The withered undead thing smiled. "Thank you."
"Who turned you, Belyla?" Aramyn asked, trying to sound firm, yet not upset her.
"My father. With freedom near, I need not fear them. Gylorean Galee turned him." Then she stepped into the flames and sat down. Belyla was so desiccated the fire consumed her swiftly.
A gasp of rage and anger swept the assembled host and Aramyn had to shout to be heard. "Stop! No word of this goes out until I can consult with our leaders. Lord Oakwithe, I will need for you and those of your folk who witnessed Belyla's statement to accompany us as witnesses. I would also prefer that your family removed themselves to secure quarters in either the temple or the special wing the Guild has prepared for these exigencies while we confer. Before the night is out Galee will find herself on the wrong end of the Guild's wrath."
"We will come. All of us, bringing all our swords," Lord Oakwithe told him. "My son will finally have vengeance that his soul may rest."
"Good mon."
* * * *
"Well, father?" Dynarien asked. He had taken Talons and Edouina back to Creeya and then returned for his father's verdict concerning Talons' condition.
"Sit down, my son," Willodarus told him. "Your young lady is dying. They no longer need to keep giving her the drug you told me about. The damage is already done. She has, perhaps, two or three weeks left her. This is a very, very old drug. And subtle. In small, infrequent doses it merely produces a pleasant warmth, a mild relaxation and does no harm. In larger doses, taken frequently, it builds up in the body and it always kills. I thought no one knew how to make it any more. The ingredients are rare and nearly impossible to find. It pre-dates the Age of Renewal. Most Readers would never have even found it in her system."
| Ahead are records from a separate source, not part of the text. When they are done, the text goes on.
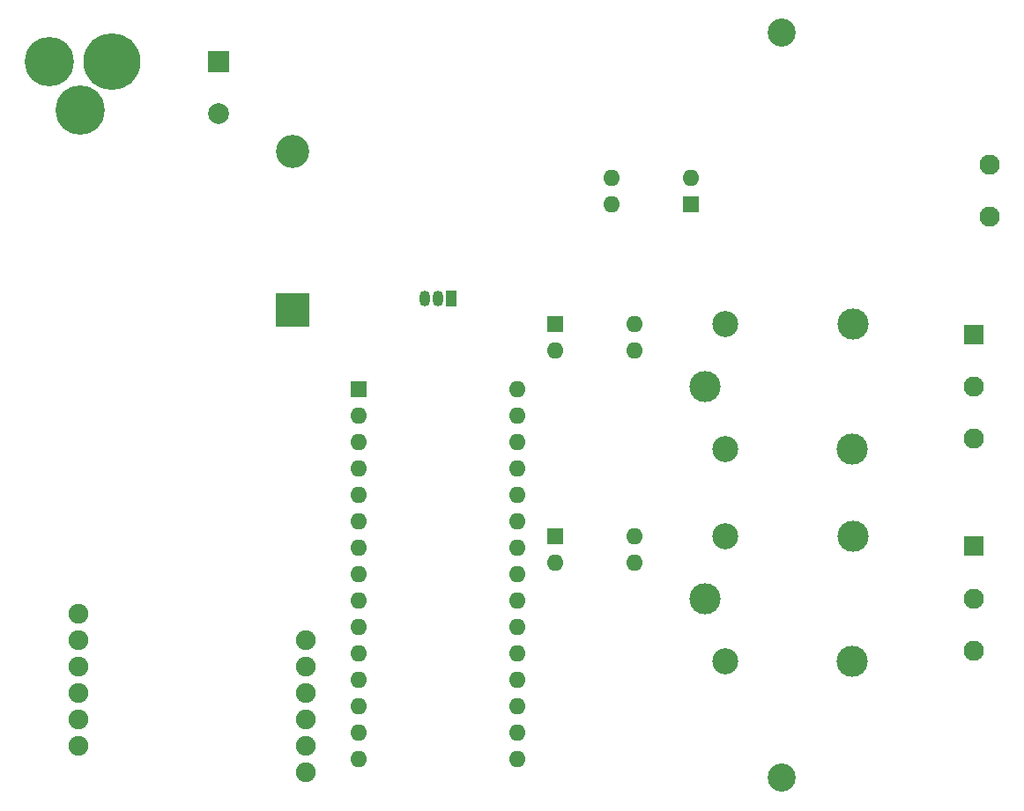
<source format=gbs>
G04 #@! TF.GenerationSoftware,KiCad,Pcbnew,(6.0.8)*
G04 #@! TF.CreationDate,2022-12-08T23:12:20+04:00*
G04 #@! TF.ProjectId,SIM800_NANO,53494d38-3030-45f4-9e41-4e4f2e6b6963,rev?*
G04 #@! TF.SameCoordinates,Original*
G04 #@! TF.FileFunction,Soldermask,Bot*
G04 #@! TF.FilePolarity,Negative*
%FSLAX46Y46*%
G04 Gerber Fmt 4.6, Leading zero omitted, Abs format (unit mm)*
G04 Created by KiCad (PCBNEW (6.0.8)) date 2022-12-08 23:12:20*
%MOMM*%
%LPD*%
G01*
G04 APERTURE LIST*
%ADD10C,3.000000*%
%ADD11C,2.500000*%
%ADD12C,2.700000*%
%ADD13O,1.600000X1.600000*%
%ADD14R,1.600000X1.600000*%
%ADD15R,1.950000X1.950000*%
%ADD16C,1.950000*%
%ADD17C,5.460000*%
%ADD18C,4.740000*%
%ADD19R,1.050000X1.500000*%
%ADD20O,1.050000X1.500000*%
%ADD21R,3.200000X3.200000*%
%ADD22O,3.200000X3.200000*%
%ADD23R,2.000000X2.000000*%
%ADD24C,2.000000*%
%ADD25C,1.900000*%
G04 APERTURE END LIST*
D10*
X160822000Y-120862000D03*
D11*
X162772000Y-126912000D03*
D10*
X174972000Y-126912000D03*
X175022000Y-114862000D03*
D11*
X162772000Y-114912000D03*
D10*
X160797000Y-100462000D03*
D11*
X162747000Y-106512000D03*
D10*
X174947000Y-106512000D03*
X174997000Y-94462000D03*
D11*
X162747000Y-94512000D03*
D12*
X168150000Y-138100000D03*
D13*
X142740000Y-100780000D03*
X142740000Y-103320000D03*
X142740000Y-105860000D03*
X142740000Y-108400000D03*
X142740000Y-110940000D03*
X142740000Y-113480000D03*
X142740000Y-116020000D03*
X142740000Y-118560000D03*
X142740000Y-121100000D03*
X142740000Y-123640000D03*
X142740000Y-126180000D03*
X142740000Y-128720000D03*
X142740000Y-131260000D03*
X142740000Y-133800000D03*
X142740000Y-136340000D03*
X127500000Y-136340000D03*
X127500000Y-133800000D03*
X127500000Y-131260000D03*
X127500000Y-128720000D03*
X127500000Y-126180000D03*
X127500000Y-123640000D03*
X127500000Y-121100000D03*
X127500000Y-118560000D03*
X127500000Y-116020000D03*
X127500000Y-113480000D03*
X127500000Y-110940000D03*
X127500000Y-108400000D03*
X127500000Y-105860000D03*
X127500000Y-103320000D03*
D14*
X127500000Y-100780000D03*
D15*
X186600000Y-95462000D03*
D16*
X186600000Y-100462000D03*
X186600000Y-105462000D03*
D14*
X159500000Y-82957000D03*
D13*
X159500000Y-80417000D03*
X151880000Y-80417000D03*
X151880000Y-82957000D03*
D16*
X188172000Y-79187000D03*
X188172000Y-84187000D03*
D17*
X103795000Y-69235000D03*
D18*
X97795000Y-69235000D03*
X100795000Y-73935000D03*
D19*
X136397000Y-92027000D03*
D20*
X135127000Y-92027000D03*
X133857000Y-92027000D03*
D14*
X146445000Y-94505000D03*
D13*
X146445000Y-97045000D03*
X154065000Y-97045000D03*
X154065000Y-94505000D03*
D12*
X168150000Y-66500000D03*
D21*
X121150000Y-93140000D03*
D22*
X121150000Y-77900000D03*
D23*
X114060000Y-69225323D03*
D24*
X114060000Y-74225323D03*
D15*
X186600000Y-115862000D03*
D16*
X186600000Y-120862000D03*
X186600000Y-125862000D03*
D25*
X100622000Y-122337000D03*
X100622000Y-124877000D03*
X100622000Y-127417000D03*
X100622000Y-129957000D03*
X100622000Y-132497000D03*
X100622000Y-135037000D03*
X122492000Y-137577000D03*
X122492000Y-135037000D03*
X122492000Y-132497000D03*
X122492000Y-129957000D03*
X122492000Y-127417000D03*
X122492000Y-124877000D03*
D14*
X146397000Y-114887000D03*
D13*
X146397000Y-117427000D03*
X154017000Y-117427000D03*
X154017000Y-114887000D03*
M02*

</source>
Dynarien's mouth twisted and tears ran down his face as his last hope vanished and he finally gave way to despair. "It isn't fair."
"I know. But with the lifemages gone... There is no antidote. Even if there were, Fusaaki is right. She would survive, but never be well. I doubt she could live that way. There was too much life in her."
"What about the children?"
"They should survive, assuming she manages to carry them near enough to term. Which I d
oubt she can. It has not passed through to the children."
"Kalirion. Could you ask him to help?" Dynarien had not told his father about his binding by Kalirion. He would be forced to eventually, but not now.
Willodarus shook his head. "He would want your sister in exchange. He has barraged me for months with requests for her hand in marriage. I cannot give him Dynanna."
"I would not ask you to."
* * * *
Eshraf rose from his chair behind the great desk as Mikkal and Maya entered. The expression on her face sent a tremor of alarm and concern through him. The Patriarch held out his broad, strong hands to her. "Maya, whatever could be wrong? Why are you alone? Where is Derryl?"
"Galee has taken him." She collapsed against Eshraf, trembling, unable to say another word for a long time.
Eshraf held her for several minutes, letting her cry. "Mikkal, pour her a drink."
Slowly Maya's sobbing eased to the point where she could speak again. "She must have thought he came back for the book. Everyone in the manor was killed."
"He was not among the slain?"
"No, Gyrerd checked every one of the bodies."
"Tell me everything. Why did Derryl come back?"
"He thought you needed him."
"We did not send for him."
Maya looked stricken "Galee. The messages were to lure him into a trap."
"So it seems. Mikkal, take some guards and fetch Dynarien. If Derryl still lives, only he can find him."
Eshraf settled Maya in a chair near the fire. "Finish your drink. Galee has most likely decided that if I had the book I would already have moved against her. So she believes that Derryl still has it. She does not know the book was too damaged to read."
"Oh, Gods! Oh Sweet Gods All Nine." Then Maya began to cry again. Eshraf wrapped his comforting arms around her.